Re: [PATCH] arm64: NUMA: Kconfig: Increase max number of nodes

From: Vanshidhar Konda
Date: Thu Oct 29 2020 - 15:49:37 EST


On Thu, Oct 29, 2020 at 01:37:10PM +0000, Catalin Marinas wrote:
On Wed, Oct 21, 2020 at 11:29:41PM +0100, Valentin Schneider wrote:
On 21/10/20 12:02, Jonathan Cameron wrote:
> On Wed, 21 Oct 2020 09:43:21 +0530
> Anshuman Khandual <anshuman.khandual@xxxxxxx> wrote:
>> Agreed. Do we really need to match X86 right now ? Do we really have
>> systems that has 64 nodes ? We should not increase the default node
>> value and then try to solve some new problems, when there might not
>> be any system which could even use that. I would suggest increase
>> NODES_SHIFT value upto as required by a real and available system.
>
> I'm not going to give precise numbers on near future systems but it is public
> that we ship 8 NUMA node ARM64 systems today. Things will get more
> interesting as CXL and CCIX enter the market on ARM systems,
> given chances are every CXL device will look like another NUMA
> node (CXL spec says they should be presented as such) and you
> may be able to rack up lots of them.
>
> So I'd argue minimum that makes sense today is 16 nodes, but looking forward
> even a little and 64 is not a great stretch.
> I'd make the jump to 64 so we can forget about this again for a year or two.
> People will want to run today's distros on these new machines and we'd
> rather not have to go around all the distros asking them to carry a patch
> increasing this count (I assume they are already carrying such a patch
> due to those 8 node systems)

I agree that 4 nodes is somewhat anemic; I've had to bump that just to
run some scheduler tests under QEMU. However I still believe we should
exercise caution before cranking it too high, especially when seeing things
like:

ee38d94a0ad8 ("page flags: prioritize kasan bits over last-cpuid")
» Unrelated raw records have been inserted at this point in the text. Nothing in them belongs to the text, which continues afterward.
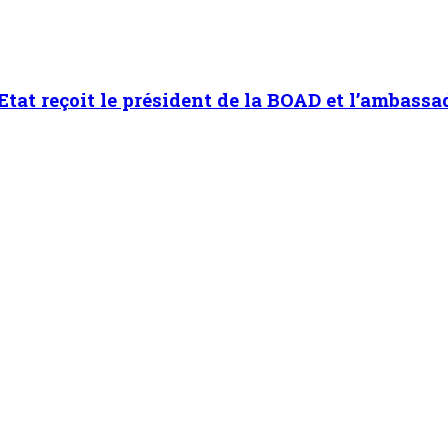
 Niamey : Promouvoir le patriotisme et le civisme chez les jeun
ée Militaire de Niamey : Promouvoir le patrioti
ient avec le Haut Conseil des Nigériens à l’Extérieur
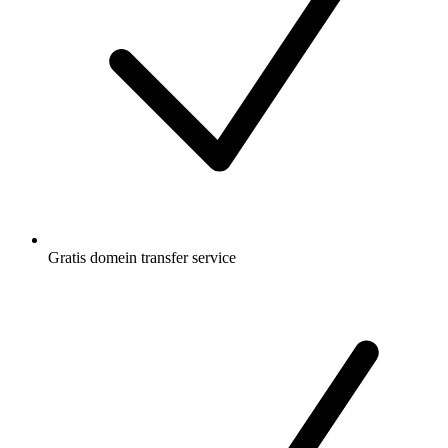
Gratis
domein transfer service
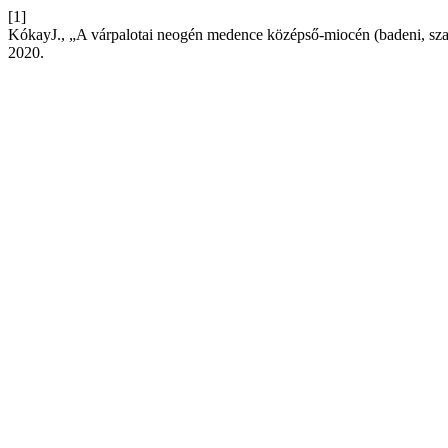
[1]
KókayJ., „A várpalotai neogén medence középső-miocén (badeni, sz
2020.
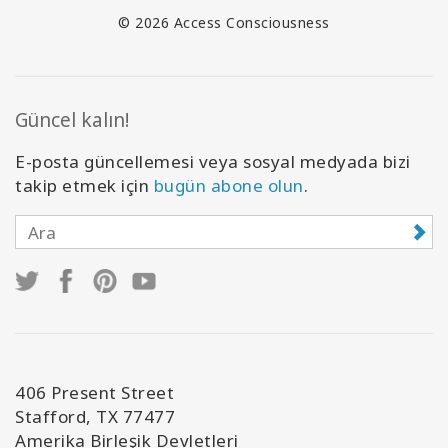
© 2026 Access Consciousness
Güncel kalın!
E-posta güncellemesi veya sosyal medyada bizi
takip etmek için
bugün abone olun
.
406 Present Street
Stafford, TX 77477
Amerika Birleşik Devletleri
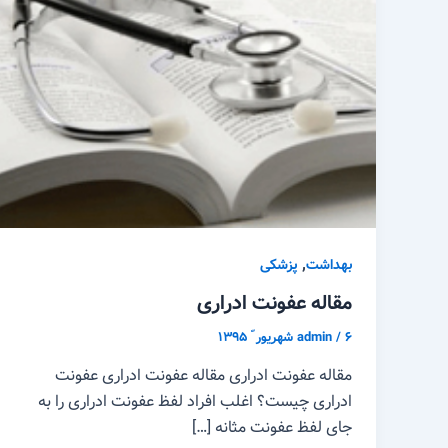
,
بهداشت
پزشکی
مقاله عفونت ادراری
۶ شهریور ّ ۱۳۹۵
/
admin
مقاله عفونت ادراری مقاله عفونت ادراری عفونت
ادراری چیست؟ اغلب افراد لفظ عفونت ادراری را به
جای لفظ عفونت مثانه […]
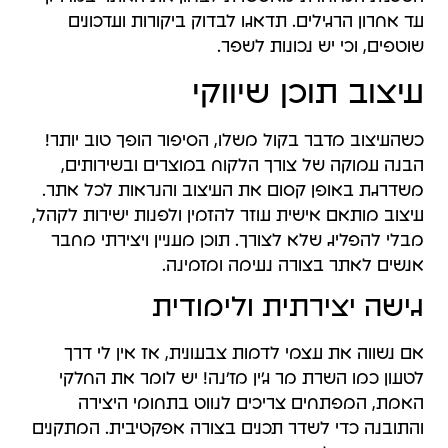
עד אחרון הרגילים. תדאגו לבדוק ביקורות ועדכונים
שוטפים, וכי יש נכונות לשפר.
עיצוב תוכן שיווקי
כשהעיצוב מדבר בקול משלו, הסיפור הופך טוב יותר!
הבנה עמוקה של צורך הלקוח במוצרים ובשירותים,
משדרגת באופן קסום את העיצוב והנראות לכל אתר.
עיצוב מותאם אישית עוזר להזמין ולפנות ישירות לקהל,
מבלי להפליג שלא לצורך. תוכן מעניין ויצירתי מחבר
אנשים לאתר בצורה נעימה ומזמינה.
גישה יצירתית ולימודית
אם נשווה את עצמי לדמות צבעונית, אז אין לי דרך
לטעון כמו השרת מר ג'ין מז'נה! יש לומר את החלקי
האמת, המפתחים צריכים לנווט בתחומי היצירה
והתובנה כדי לשדר תכנים בצורה אפקטיבית. המתקנים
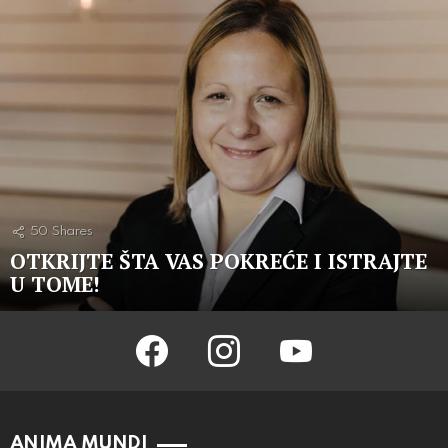
50
Shares
OTKRIJTE ŠTA VAS POKREĆE I ISTRAJTE
U TOME!
facebook
instagram
youtube
ANIMA MUNDI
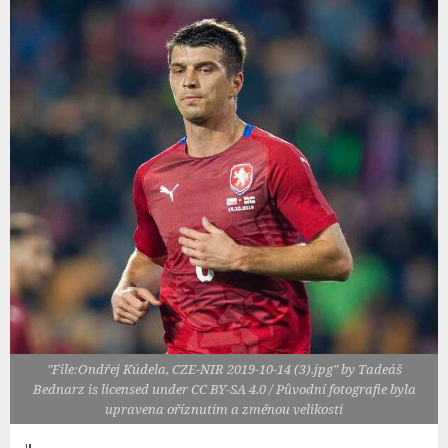
"File:Ondřej Kúdela, CZE-NIR 2019-10-14 (3).jpg" by Tadeáš
Bednarz is licensed under CC BY-SA 4.0 / Původní fotografie byla
upravena oříznutím a změnou velikosti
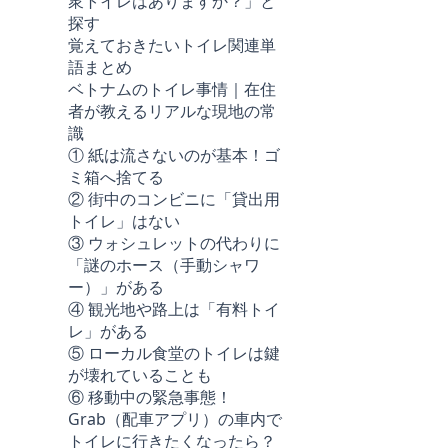
衆トイレはありますか？」と
探す
覚えておきたいトイレ関連単
語まとめ
ベトナムのトイレ事情｜在住
者が教えるリアルな現地の常
識
① 紙は流さないのが基本！ゴ
ミ箱へ捨てる
② 街中のコンビニに「貸出用
トイレ」はない
③ ウォシュレットの代わりに
「謎のホース（手動シャワ
ー）」がある
④ 観光地や路上は「有料トイ
レ」がある
⑤ ローカル食堂のトイレは鍵
が壊れていることも
⑥ 移動中の緊急事態！
Grab（配車アプリ）の車内で
トイレに行きたくなったら？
To give some numbers, a defconfig build gives me:

SECTIONS_WIDTH=0 ZONES_WIDTH=2 NODES_SHIFT=2 LAST_CPUPID_SHIFT=(8+8) KASAN_TAG_WIDTH=0
BITS_PER_LONG=64 NR_PAGEFLAGS=24

IOW, we need 18 + NODES_SHIFT <= 40 -> NODES_SHIFT <= 22. That looks to be
plenty, however this can get cramped fairly easily with any combination of:

CONFIG_SPARSEMEM_VMEMMAP=n (-18)
CONFIG_IDLE_PAGE_TRACKING=y (-2)
CONFIG_KASAN=y + CONFIG_KASAN_SW_TAGS (-8)

Taking Arnd's above example, a randconfig build picking !VMEMMAP already
limits the NODES_SHIFT to 4 *if* we want to keep the CPUPID thing within
the flags (it gets a dedicated field at the tail of struct page
otherwise). If that is something we don't care too much about, then
consider my concerns taken care of.

I don't think there's any value in allowing SPARSEMEM_VMEMMAP to be
disabled but the option is in the core mm/Kconfig file. We could make
NODES_SHIFT depend on SPARSEMEM_VMEMMAP (there's DISCONTIGMEM as well
but hopefully that's going away soon).

One more thing though: NR_CPUS can be cranked up to 4096 but we've only set
it to 256 IIRC to support the TX2. From that PoV, I'm agreeing with
Anshuman in that we should set it to match the max encountered on platforms
that are in use right now.

I agree. Let's bump NODES_SHIFT to 4 now to cover existing platforms. If
distros have a 10-year view, they can always ship a kernel configured to
64 nodes, no need to change Kconfig (distros never ship with defconfig).

It may have an impact on more memory constrained platforms but that's
not what defconfig is about. It should allow existing hardware to run
Linux but not necessarily run it in the most efficient way possible.


From the discussion it looks like 4 is an acceptable number to support
current hardware. I'll send a patch with NODES_SHIFT set to 4. Is it still possible to add this change to the 5.10 kernel?